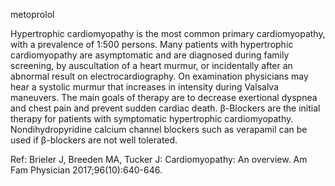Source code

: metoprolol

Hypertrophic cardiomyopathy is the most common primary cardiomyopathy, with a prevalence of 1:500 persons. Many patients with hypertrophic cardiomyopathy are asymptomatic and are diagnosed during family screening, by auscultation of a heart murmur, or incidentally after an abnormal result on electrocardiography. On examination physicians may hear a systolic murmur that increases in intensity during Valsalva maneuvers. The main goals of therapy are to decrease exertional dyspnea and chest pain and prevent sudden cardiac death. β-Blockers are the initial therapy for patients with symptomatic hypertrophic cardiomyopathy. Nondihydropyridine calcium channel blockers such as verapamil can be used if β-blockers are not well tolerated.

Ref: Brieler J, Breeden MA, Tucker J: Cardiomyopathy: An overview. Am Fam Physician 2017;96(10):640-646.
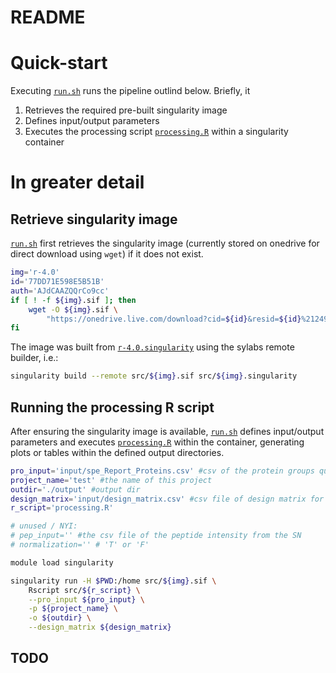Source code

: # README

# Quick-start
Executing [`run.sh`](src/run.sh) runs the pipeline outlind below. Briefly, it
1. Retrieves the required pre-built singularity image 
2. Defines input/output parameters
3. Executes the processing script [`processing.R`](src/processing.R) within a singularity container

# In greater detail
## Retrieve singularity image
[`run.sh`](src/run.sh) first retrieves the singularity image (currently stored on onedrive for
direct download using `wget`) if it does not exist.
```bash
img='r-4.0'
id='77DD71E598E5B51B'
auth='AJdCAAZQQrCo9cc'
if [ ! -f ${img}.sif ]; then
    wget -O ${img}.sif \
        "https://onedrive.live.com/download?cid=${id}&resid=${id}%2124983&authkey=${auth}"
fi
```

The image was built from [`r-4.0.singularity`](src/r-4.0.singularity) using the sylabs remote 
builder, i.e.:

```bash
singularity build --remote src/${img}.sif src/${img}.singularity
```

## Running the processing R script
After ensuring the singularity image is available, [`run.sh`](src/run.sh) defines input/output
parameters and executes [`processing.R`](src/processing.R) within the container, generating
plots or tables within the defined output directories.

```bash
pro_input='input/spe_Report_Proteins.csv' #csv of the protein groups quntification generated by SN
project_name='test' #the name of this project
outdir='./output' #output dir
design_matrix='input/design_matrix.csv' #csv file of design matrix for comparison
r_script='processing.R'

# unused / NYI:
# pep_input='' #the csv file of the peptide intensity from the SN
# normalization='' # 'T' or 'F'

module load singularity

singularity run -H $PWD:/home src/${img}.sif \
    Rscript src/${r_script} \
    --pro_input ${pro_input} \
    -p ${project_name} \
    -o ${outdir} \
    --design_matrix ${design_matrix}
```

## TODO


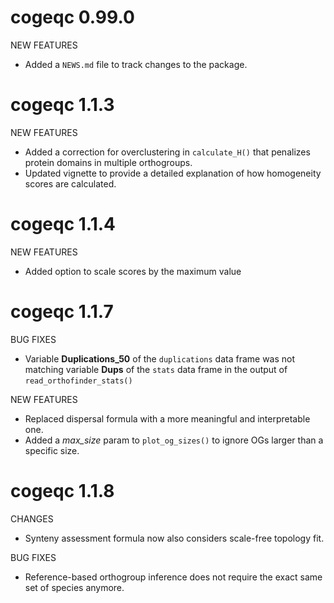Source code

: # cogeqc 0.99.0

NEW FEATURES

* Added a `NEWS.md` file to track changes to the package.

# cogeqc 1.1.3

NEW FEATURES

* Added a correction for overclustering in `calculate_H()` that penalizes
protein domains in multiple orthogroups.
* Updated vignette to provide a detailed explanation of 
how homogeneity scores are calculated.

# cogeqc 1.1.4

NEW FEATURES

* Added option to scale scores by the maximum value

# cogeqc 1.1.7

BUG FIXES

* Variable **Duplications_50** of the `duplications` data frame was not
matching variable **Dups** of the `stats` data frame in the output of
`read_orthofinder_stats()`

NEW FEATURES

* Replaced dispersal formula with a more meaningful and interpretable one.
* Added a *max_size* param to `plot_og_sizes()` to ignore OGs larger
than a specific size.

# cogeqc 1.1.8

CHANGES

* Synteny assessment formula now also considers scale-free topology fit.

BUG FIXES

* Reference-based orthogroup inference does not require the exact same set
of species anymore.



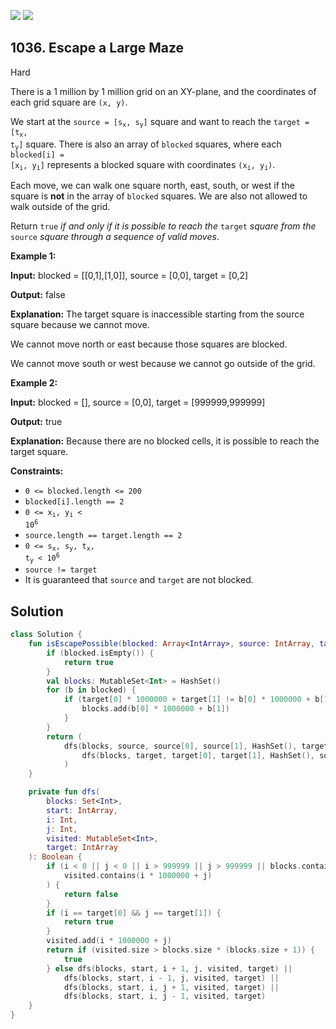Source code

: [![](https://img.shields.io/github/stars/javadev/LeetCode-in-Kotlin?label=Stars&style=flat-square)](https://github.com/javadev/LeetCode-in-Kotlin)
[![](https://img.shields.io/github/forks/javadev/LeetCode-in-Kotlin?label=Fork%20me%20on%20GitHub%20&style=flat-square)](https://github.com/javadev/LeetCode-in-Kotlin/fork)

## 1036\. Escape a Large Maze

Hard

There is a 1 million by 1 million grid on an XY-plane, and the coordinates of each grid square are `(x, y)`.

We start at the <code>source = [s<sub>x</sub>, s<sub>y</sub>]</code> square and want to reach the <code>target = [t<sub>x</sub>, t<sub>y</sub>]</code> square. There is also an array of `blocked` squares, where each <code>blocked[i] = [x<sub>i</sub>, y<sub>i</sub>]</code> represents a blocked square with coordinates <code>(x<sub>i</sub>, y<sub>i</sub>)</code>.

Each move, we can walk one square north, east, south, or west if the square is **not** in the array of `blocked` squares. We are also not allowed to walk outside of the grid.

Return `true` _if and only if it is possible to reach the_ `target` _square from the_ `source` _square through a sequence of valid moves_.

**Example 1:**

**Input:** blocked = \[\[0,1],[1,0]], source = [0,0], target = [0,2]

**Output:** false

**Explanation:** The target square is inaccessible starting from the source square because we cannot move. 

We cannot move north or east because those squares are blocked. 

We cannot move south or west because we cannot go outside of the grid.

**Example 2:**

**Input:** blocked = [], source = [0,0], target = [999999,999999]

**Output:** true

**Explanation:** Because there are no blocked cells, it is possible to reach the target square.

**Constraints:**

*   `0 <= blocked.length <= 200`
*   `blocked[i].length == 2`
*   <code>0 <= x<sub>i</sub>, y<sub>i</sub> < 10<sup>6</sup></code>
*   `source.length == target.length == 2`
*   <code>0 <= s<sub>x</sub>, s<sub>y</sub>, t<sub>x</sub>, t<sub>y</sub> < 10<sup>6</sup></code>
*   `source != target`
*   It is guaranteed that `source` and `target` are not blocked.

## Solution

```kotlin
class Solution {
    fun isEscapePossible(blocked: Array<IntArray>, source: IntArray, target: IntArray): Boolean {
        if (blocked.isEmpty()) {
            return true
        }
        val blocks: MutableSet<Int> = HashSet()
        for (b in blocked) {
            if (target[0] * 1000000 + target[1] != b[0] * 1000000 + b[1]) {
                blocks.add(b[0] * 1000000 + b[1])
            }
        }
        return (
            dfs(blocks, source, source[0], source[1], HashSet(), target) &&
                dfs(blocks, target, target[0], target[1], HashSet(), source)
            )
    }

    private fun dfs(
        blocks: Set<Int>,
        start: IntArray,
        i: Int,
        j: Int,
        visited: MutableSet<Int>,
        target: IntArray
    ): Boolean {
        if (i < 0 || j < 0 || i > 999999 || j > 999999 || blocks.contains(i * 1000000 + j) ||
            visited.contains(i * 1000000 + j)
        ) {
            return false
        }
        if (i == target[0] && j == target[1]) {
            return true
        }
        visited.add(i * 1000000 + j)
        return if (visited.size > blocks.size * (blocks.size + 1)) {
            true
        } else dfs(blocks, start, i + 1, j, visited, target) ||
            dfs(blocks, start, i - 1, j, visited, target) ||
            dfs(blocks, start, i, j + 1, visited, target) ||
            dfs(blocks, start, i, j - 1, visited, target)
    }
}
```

## EXERCISE DETAILS
Output the data exactly as it appears. The pictures do not belong in it.

## EXERCISE SOLUTION
Source code

: metoprolol

Hypertrophic cardiomyopathy is the most common primary cardiomyopathy, with a prevalence of 1:500 persons. Many patients with hypertrophic cardiomyopathy are asymptomatic and are diagnosed during family screening, by auscultation of a heart murmur, or incidentally after an abnormal result on electrocardiography. On examination physicians may hear a systolic murmur that increases in intensity during Valsalva maneuvers. The main goals of therapy are to decrease exertional dyspnea and chest pain and prevent sudden cardiac death. β-Blockers are the initial therapy for patients with symptomatic hypertrophic cardiomyopathy. Nondihydropyridine calcium channel blockers such as verapamil can be used if β-blockers are not well tolerated.

Ref: Brieler J, Breeden MA, Tucker J: Cardiomyopathy: An overview. Am Fam Physician 2017;96(10):640-646.
Source code

: # README

# Quick-start
Executing [`run.sh`](src/run.sh) runs the pipeline outlind below. Briefly, it
1. Retrieves the required pre-built singularity image 
2. Defines input/output parameters
3. Executes the processing script [`processing.R`](src/processing.R) within a singularity container

# In greater detail
## Retrieve singularity image
[`run.sh`](src/run.sh) first retrieves the singularity image (currently stored on onedrive for
direct download using `wget`) if it does not exist.
```bash
img='r-4.0'
id='77DD71E598E5B51B'
auth='AJdCAAZQQrCo9cc'
if [ ! -f ${img}.sif ]; then
    wget -O ${img}.sif \
        "https://onedrive.live.com/download?cid=${id}&resid=${id}%2124983&authkey=${auth}"
fi
```

The image was built from [`r-4.0.singularity`](src/r-4.0.singularity) using the sylabs remote 
builder, i.e.:

```bash
singularity build --remote src/${img}.sif src/${img}.singularity
```

## Running the processing R script
After ensuring the singularity image is available, [`run.sh`](src/run.sh) defines input/output
parameters and executes [`processing.R`](src/processing.R) within the container, generating
plots or tables within the defined output directories.

```bash
pro_input='input/spe_Report_Proteins.csv' #csv of the protein groups quntification generated by SN
project_name='test' #the name of this project
outdir='./output' #output dir
design_matrix='input/design_matrix.csv' #csv file of design matrix for comparison
r_script='processing.R'

# unused / NYI:
# pep_input='' #the csv file of the peptide intensity from the SN
# normalization='' # 'T' or 'F'

module load singularity

singularity run -H $PWD:/home src/${img}.sif \
    Rscript src/${r_script} \
    --pro_input ${pro_input} \
    -p ${project_name} \
    -o ${outdir} \
    --design_matrix ${design_matrix}
```

## TODO


Source code

: # cogeqc 0.99.0

NEW FEATURES

* Added a `NEWS.md` file to track changes to the package.

# cogeqc 1.1.3

NEW FEATURES

* Added a correction for overclustering in `calculate_H()` that penalizes
protein domains in multiple orthogroups.
* Updated vignette to provide a detailed explanation of 
how homogeneity scores are calculated.

# cogeqc 1.1.4

NEW FEATURES

* Added option to scale scores by the maximum value

# cogeqc 1.1.7

BUG FIXES

* Variable **Duplications_50** of the `duplications` data frame was not
matching variable **Dups** of the `stats` data frame in the output of
`read_orthofinder_stats()`

NEW FEATURES

* Replaced dispersal formula with a more meaningful and interpretable one.
* Added a *max_size* param to `plot_og_sizes()` to ignore OGs larger
than a specific size.

# cogeqc 1.1.8

CHANGES

* Synteny assessment formula now also considers scale-free topology fit.

BUG FIXES

* Reference-based orthogroup inference does not require the exact same set
of species anymore.



Source code

: [![](https://img.shields.io/github/stars/javadev/LeetCode-in-Kotlin?label=Stars&style=flat-square)](https://github.com/javadev/LeetCode-in-Kotlin)
[![](https://img.shields.io/github/forks/javadev/LeetCode-in-Kotlin?label=Fork%20me%20on%20GitHub%20&style=flat-square)](https://github.com/javadev/LeetCode-in-Kotlin/fork)

## 1036\. Escape a Large Maze

Hard

There is a 1 million by 1 million grid on an XY-plane, and the coordinates of each grid square are `(x, y)`.

We start at the <code>source = [s<sub>x</sub>, s<sub>y</sub>]</code> square and want to reach the <code>target = [t<sub>x</sub>, t<sub>y</sub>]</code> square. There is also an array of `blocked` squares, where each <code>blocked[i] = [x<sub>i</sub>, y<sub>i</sub>]</code> represents a blocked square with coordinates <code>(x<sub>i</sub>, y<sub>i</sub>)</code>.

Each move, we can walk one square north, east, south, or west if the square is **not** in the array of `blocked` squares. We are also not allowed to walk outside of the grid.

Return `true` _if and only if it is possible to reach the_ `target` _square from the_ `source` _square through a sequence of valid moves_.

**Example 1:**

**Input:** blocked = \[\[0,1],[1,0]], source = [0,0], target = [0,2]

**Output:** false

**Explanation:** The target square is inaccessible starting from the source square because we cannot move. 

We cannot move north or east because those squares are blocked. 

We cannot move south or west because we cannot go outside of the grid.

**Example 2:**

**Input:** blocked = [], source = [0,0], target = [999999,999999]

**Output:** true

**Explanation:** Because there are no blocked cells, it is possible to reach the target square.

**Constraints:**

*   `0 <= blocked.length <= 200`
*   `blocked[i].length == 2`
*   <code>0 <= x<sub>i</sub>, y<sub>i</sub> < 10<sup>6</sup></code>
*   `source.length == target.length == 2`
*   <code>0 <= s<sub>x</sub>, s<sub>y</sub>, t<sub>x</sub>, t<sub>y</sub> < 10<sup>6</sup></code>
*   `source != target`
*   It is guaranteed that `source` and `target` are not blocked.

## Solution

```kotlin
class Solution {
    fun isEscapePossible(blocked: Array<IntArray>, source: IntArray, target: IntArray): Boolean {
        if (blocked.isEmpty()) {
            return true
        }
        val blocks: MutableSet<Int> = HashSet()
        for (b in blocked) {
            if (target[0] * 1000000 + target[1] != b[0] * 1000000 + b[1]) {
                blocks.add(b[0] * 1000000 + b[1])
            }
        }
        return (
            dfs(blocks, source, source[0], source[1], HashSet(), target) &&
                dfs(blocks, target, target[0], target[1], HashSet(), source)
            )
    }

    private fun dfs(
        blocks: Set<Int>,
        start: IntArray,
        i: Int,
        j: Int,
        visited: MutableSet<Int>,
        target: IntArray
    ): Boolean {
        if (i < 0 || j < 0 || i > 999999 || j > 999999 || blocks.contains(i * 1000000 + j) ||
            visited.contains(i * 1000000 + j)
        ) {
            return false
        }
        if (i == target[0] && j == target[1]) {
            return true
        }
        visited.add(i * 1000000 + j)
        return if (visited.size > blocks.size * (blocks.size + 1)) {
            true
        } else dfs(blocks, start, i + 1, j, visited, target) ||
            dfs(blocks, start, i - 1, j, visited, target) ||
            dfs(blocks, start, i, j + 1, visited, target) ||
            dfs(blocks, start, i, j - 1, visited, target)
    }
}
```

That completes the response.